Travel

The Guide: Dakar

Where to Stay

Hotel Al Afifa 46 rue Jules Ferry (221/33/889-9090) Rates: $90-$220 Double. With its lush garden patio, this hotel feels like a colonial throwback. Its location—on a quiet side street within easy walking distance of several of Dakar's best outdoor markets—is tough to beat.

Radisson Blu Route de la Corniche Ouest (221/33/869-3310) Rates: $250-$280 Double. Set right in Dakar's Fann Corniche neighborhood on a lively oceanfront esplanade, this sparkling new high-rise boasts a huge outdoor swimming pool and beautiful ocean views.

Where to eat

Keur N'Deye 68 rue Vincens (221/33/821-4973) This simple, cozy oasis in the heart of downtown Dakar is widely known for serving some of the best Senegalese cuisine available outside of home kitchens. The yassa poulet—grilled chicken with a tangy onion-and-pepper sauce—is excellent.

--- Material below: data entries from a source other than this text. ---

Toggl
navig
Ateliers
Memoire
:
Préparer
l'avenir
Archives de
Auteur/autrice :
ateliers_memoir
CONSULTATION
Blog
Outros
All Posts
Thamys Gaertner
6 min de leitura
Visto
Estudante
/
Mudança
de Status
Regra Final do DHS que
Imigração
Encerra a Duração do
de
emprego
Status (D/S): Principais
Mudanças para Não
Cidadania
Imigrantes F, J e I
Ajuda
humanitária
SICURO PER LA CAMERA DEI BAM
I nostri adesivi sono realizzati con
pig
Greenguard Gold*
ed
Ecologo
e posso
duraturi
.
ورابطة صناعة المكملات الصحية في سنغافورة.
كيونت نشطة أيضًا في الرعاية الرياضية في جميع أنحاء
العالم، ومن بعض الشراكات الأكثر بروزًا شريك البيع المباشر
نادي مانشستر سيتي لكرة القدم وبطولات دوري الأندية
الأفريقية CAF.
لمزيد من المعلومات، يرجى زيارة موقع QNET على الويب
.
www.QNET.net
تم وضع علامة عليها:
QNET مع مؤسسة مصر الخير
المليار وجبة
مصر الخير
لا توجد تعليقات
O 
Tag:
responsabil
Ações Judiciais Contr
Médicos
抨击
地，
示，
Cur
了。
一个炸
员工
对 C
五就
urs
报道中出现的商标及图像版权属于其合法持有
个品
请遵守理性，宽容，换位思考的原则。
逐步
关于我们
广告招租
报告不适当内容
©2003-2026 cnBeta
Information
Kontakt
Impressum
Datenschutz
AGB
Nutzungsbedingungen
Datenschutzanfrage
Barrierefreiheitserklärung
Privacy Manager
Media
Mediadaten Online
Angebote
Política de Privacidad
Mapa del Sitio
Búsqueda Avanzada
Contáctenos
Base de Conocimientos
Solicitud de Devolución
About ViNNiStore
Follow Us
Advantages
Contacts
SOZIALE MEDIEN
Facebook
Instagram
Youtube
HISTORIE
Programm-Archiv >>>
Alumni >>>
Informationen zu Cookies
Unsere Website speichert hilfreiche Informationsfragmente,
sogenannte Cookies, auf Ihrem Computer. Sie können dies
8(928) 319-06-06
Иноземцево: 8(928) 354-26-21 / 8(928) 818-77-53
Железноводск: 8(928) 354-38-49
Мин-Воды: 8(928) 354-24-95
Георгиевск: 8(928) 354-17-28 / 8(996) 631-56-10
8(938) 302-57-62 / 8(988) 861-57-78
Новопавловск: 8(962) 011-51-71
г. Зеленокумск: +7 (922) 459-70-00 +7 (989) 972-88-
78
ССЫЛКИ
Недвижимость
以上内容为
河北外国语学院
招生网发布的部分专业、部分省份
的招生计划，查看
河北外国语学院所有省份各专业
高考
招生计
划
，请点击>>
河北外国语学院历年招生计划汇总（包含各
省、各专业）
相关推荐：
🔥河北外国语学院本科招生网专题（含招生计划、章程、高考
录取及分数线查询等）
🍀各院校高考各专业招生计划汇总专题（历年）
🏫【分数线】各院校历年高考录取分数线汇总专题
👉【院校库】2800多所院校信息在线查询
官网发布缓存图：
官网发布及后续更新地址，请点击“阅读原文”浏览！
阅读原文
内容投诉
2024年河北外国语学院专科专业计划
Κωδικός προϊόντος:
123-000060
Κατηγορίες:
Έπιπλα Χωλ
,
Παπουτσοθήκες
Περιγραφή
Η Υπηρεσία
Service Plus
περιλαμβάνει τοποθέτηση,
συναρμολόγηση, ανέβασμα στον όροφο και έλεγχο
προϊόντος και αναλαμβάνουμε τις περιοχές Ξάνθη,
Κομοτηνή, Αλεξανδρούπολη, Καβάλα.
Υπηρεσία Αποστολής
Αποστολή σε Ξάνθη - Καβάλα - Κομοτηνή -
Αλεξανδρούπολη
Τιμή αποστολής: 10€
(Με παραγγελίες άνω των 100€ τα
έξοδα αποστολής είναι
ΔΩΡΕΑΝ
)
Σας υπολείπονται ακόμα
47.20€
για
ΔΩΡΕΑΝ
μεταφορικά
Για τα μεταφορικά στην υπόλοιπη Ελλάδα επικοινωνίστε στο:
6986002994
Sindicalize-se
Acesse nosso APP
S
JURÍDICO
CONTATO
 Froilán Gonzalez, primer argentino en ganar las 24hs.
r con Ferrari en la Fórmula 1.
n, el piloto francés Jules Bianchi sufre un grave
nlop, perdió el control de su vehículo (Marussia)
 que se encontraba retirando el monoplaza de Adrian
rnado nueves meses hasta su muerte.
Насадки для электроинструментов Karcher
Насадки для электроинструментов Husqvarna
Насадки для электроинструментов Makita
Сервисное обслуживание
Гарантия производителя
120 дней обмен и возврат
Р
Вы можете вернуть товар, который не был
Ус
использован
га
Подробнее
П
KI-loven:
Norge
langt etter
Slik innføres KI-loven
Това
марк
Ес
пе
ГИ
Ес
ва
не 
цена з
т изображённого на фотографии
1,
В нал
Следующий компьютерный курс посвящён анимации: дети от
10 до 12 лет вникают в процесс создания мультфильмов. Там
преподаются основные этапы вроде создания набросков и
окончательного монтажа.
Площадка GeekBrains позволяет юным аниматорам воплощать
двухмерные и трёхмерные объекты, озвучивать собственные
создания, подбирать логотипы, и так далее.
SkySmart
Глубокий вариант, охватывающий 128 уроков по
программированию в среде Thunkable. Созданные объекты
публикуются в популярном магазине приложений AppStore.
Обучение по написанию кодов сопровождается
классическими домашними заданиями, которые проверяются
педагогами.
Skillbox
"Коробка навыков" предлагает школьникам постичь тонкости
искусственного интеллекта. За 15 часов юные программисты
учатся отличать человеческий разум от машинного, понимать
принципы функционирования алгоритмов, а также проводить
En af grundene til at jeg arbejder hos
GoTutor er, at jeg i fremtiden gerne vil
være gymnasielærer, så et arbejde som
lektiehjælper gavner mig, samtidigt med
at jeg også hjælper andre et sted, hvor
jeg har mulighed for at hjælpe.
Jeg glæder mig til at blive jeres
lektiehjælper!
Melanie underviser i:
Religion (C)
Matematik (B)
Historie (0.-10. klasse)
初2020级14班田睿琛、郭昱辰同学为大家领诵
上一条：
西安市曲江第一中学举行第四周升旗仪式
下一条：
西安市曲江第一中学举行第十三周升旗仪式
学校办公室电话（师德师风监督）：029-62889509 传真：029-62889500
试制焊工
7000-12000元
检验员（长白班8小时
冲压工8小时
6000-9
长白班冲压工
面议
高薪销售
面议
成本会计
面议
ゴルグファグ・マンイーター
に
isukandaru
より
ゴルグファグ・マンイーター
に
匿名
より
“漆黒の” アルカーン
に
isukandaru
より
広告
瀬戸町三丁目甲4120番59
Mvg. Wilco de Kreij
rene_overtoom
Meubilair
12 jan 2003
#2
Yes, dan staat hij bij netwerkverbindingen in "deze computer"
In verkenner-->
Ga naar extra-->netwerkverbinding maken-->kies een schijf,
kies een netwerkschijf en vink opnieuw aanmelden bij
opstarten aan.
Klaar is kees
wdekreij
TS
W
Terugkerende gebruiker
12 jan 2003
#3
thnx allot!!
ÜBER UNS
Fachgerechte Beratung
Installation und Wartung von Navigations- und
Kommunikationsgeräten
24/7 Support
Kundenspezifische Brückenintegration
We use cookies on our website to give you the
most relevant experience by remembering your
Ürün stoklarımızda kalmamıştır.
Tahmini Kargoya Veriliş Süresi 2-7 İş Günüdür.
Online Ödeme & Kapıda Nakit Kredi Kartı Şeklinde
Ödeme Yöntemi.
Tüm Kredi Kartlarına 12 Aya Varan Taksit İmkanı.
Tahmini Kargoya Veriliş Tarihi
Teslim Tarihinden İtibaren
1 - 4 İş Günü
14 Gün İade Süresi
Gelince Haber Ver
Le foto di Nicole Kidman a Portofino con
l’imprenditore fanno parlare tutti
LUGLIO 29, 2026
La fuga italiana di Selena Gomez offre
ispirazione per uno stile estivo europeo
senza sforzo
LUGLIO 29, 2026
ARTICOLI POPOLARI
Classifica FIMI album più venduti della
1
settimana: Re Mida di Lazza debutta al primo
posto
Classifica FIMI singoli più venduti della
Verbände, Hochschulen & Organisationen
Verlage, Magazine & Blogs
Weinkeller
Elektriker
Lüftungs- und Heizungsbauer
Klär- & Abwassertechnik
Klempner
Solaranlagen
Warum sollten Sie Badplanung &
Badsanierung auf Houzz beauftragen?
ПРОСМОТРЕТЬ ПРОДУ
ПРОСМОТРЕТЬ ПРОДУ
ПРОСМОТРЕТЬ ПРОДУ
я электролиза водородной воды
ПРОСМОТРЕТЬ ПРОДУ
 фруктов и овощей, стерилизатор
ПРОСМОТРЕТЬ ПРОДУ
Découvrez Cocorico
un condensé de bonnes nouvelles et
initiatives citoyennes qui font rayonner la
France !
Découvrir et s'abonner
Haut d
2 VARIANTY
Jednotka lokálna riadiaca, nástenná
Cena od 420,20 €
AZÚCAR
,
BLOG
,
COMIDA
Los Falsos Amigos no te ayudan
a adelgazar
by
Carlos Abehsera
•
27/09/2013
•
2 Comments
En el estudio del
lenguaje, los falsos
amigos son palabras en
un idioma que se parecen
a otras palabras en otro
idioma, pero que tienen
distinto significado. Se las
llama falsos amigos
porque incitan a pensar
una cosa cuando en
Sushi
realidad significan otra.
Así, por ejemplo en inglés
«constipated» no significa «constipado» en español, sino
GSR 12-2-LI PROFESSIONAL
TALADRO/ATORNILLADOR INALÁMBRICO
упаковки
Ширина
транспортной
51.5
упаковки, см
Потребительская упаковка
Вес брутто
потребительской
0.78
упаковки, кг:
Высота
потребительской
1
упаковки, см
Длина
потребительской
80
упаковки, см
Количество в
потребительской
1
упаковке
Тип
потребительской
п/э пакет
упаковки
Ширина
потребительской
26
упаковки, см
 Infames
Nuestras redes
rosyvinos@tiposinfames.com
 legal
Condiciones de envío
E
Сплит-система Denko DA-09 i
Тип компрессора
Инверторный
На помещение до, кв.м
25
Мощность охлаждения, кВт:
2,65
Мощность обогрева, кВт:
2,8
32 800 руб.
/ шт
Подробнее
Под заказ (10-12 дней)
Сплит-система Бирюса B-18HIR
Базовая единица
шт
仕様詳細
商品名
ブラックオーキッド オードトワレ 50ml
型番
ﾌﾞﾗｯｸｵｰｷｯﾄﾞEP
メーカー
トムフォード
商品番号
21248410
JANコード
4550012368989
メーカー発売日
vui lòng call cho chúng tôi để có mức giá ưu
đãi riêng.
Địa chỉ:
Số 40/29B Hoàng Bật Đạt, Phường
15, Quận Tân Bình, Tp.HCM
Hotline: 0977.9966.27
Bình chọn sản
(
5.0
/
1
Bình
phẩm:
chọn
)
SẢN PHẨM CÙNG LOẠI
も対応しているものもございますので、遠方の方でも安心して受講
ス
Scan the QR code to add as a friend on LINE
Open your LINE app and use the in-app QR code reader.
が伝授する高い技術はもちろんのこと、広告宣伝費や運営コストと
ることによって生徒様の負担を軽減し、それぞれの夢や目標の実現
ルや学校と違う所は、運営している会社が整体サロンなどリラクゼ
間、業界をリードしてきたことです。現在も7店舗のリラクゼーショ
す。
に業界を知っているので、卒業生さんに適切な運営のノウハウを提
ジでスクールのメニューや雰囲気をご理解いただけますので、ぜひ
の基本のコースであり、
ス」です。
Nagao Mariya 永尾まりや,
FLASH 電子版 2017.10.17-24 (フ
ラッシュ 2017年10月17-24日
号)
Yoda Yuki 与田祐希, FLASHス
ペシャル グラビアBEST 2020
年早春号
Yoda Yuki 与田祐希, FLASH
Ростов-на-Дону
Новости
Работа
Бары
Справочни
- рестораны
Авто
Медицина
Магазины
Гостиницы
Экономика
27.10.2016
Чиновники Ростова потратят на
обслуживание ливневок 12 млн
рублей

Le Djembe 56 rue St. Michel (221/33/821-0666) A very pleasant hole-in-the-wall located right behind the Place de l'Independence—Dakar's central square—this place is famous for its thieboudienne, the rice-and-tomato-based fish dish that is the Senegalese national dish.

Chez Loutcha 101 rue Mousse Diop (221/33/821-0302) This rollicking eatery, popular with the downtown lunchtime crowd, specializes in both Senegalese and Cape Verdian dishes, served in gargantuan portions. Try the mafe ginaar, rice and chicken in a thick peanut sauce.

Patisserie Les Ambassades, 4 boulevard de l'Est, Point E (221/33/825-5587) Dakar is teeming with Parisian-style cafes, and Les Ambassades, filled at all hours with employees of nearby embassies, is arguably the best. It would be hard to find a better pain au chocolat in all of west Africa.

What to Do

Marche Sandaga Avenue Pompidou Dakar's largest outdoor market is chock-full of classic Senegalese street foods, including fluffy beignets; pastels, tiny empanada-like parcels filled with fish; and accara, black-eyed-pea fritters, served with kaani, a fiery chile-and-tomato sauce.

Soumbedioune Route de la Corniche Ouest At this evening fish market right on the beach, you can buy fresh grouper, swordfish, barracuda, prawns, and sea urchins fresh off the boats. Several makeshift food stalls called tanganas sell grilled fish, omelets, and pasta. Wash everything down with a cafe touba, a heavily sugared, thick, bracing coffee.